#### [WHAT THE EXERCISE ASKS]
Everything in the listing that follows should be reproduced exactly except the pictures.

#### [AVAILABLE DATA]
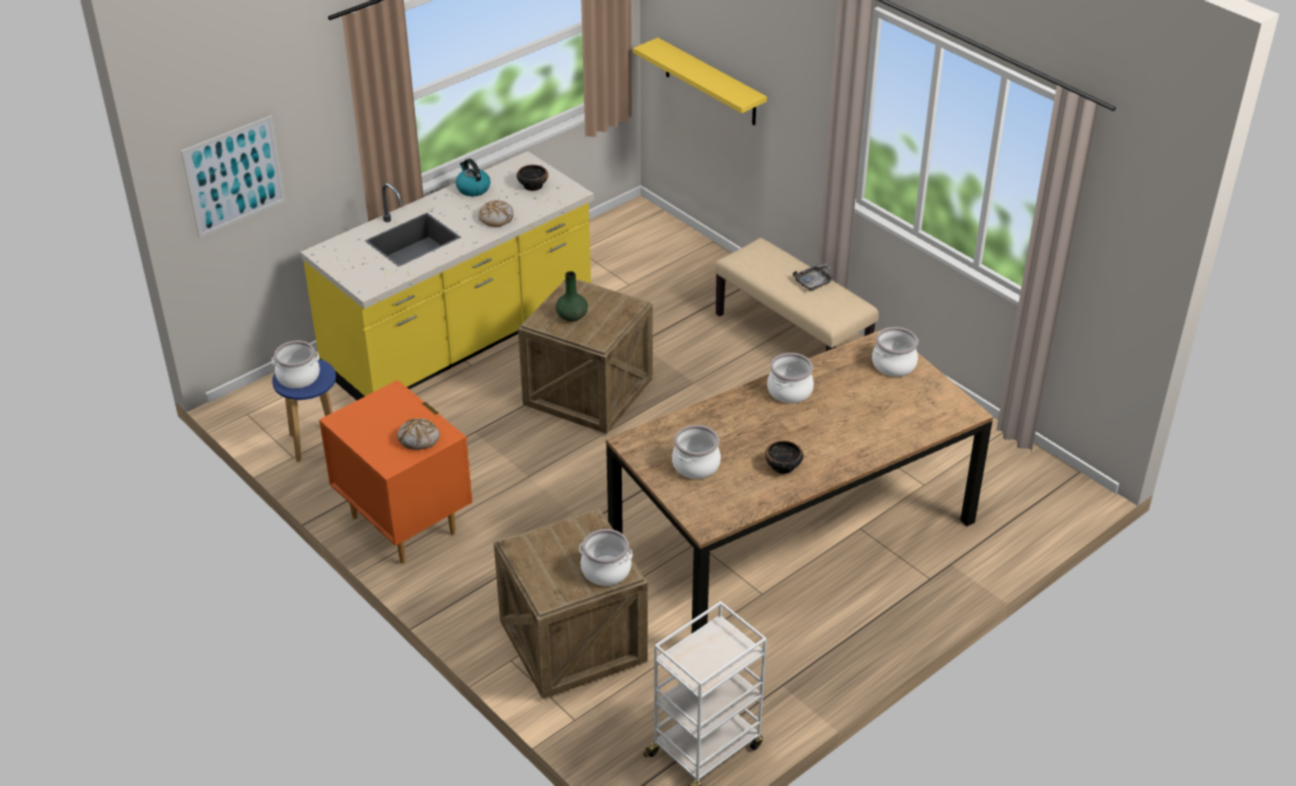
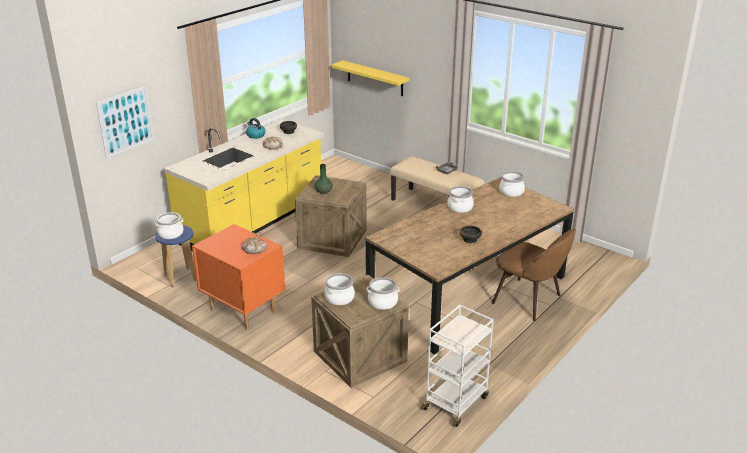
camera: 10 degrees left, 10 degrees down
cooking pot [672,425,721,479] -> cooking pot moved to [325,273,355,305]
none -> brown chair [492,229,576,321]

#### [WRITTEN SOLUTION]
camera: 10 degrees left, 10 degrees down
cooking pot [672,425,721,479] -> cooking pot moved to [325,273,355,305]
none -> brown chair [492,229,576,321]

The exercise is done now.